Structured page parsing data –

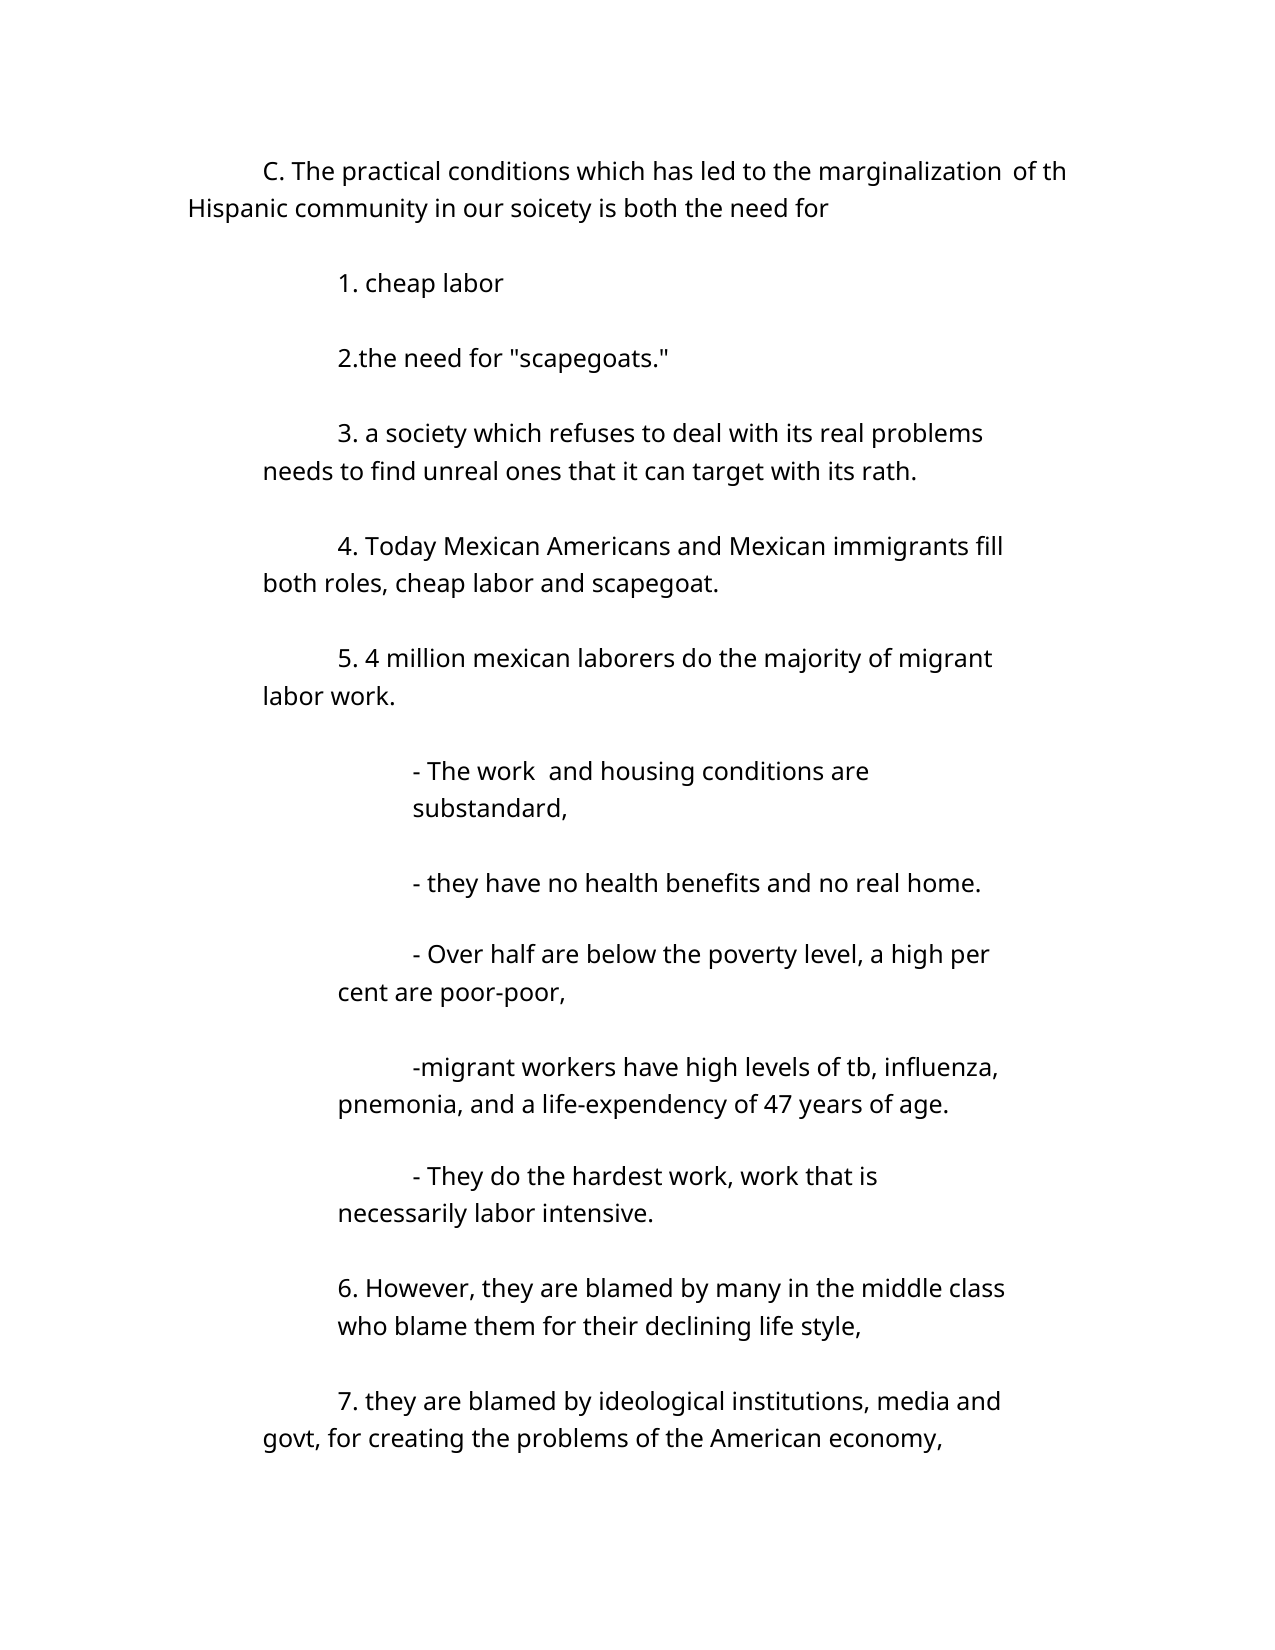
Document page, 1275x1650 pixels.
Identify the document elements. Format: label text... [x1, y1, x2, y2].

text 6. However, they are blamed by many in the middle class who blame them for their declining life style, [187, 1268, 1087, 1343]
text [187, 1380, 1087, 1455]
text - Over half are below the poverty level, a high per cent are poor-poor, [187, 934, 1087, 1009]
text - they have no health benefits and no real home. [187, 862, 1087, 900]
text 2.the need for "scapegoats." [187, 337, 1087, 375]
text 3. a society which refuses to deal with its real problems needs to find unreal ones that it can target with its rath. [187, 412, 1087, 487]
text - The work and housing conditions are substandard, [187, 750, 1087, 825]
text C. The practical conditions which has led to the marginalization of th Hispanic community in our soicety is both the need for [187, 150, 1087, 225]
text - They do the hardest work, work that is necessarily labor intensive. [187, 1155, 1087, 1230]
text 1. cheap labor [187, 262, 1087, 300]
text 4. Today Mexican Americans and Mexican immigrants fill both roles, cheap labor and scapegoat. [187, 525, 1087, 600]
text -migrant workers have high levels of tb, influenza, pnemonia, and a life-expendency of 47 years of age. [187, 1046, 1087, 1121]
text 5. 4 million mexican laborers do the majority of migrant labor work. [187, 637, 1087, 712]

WORK TO COMPLETE – Filter the data above down to lines with the word "real", and copy them.

YOUR RESPONSE –
text - they have no health benefits and no real home. [187, 862, 1087, 900]
text 3. a society which refuses to deal with its real problems needs to find unreal ones that it can target with its rath. [187, 412, 1087, 487]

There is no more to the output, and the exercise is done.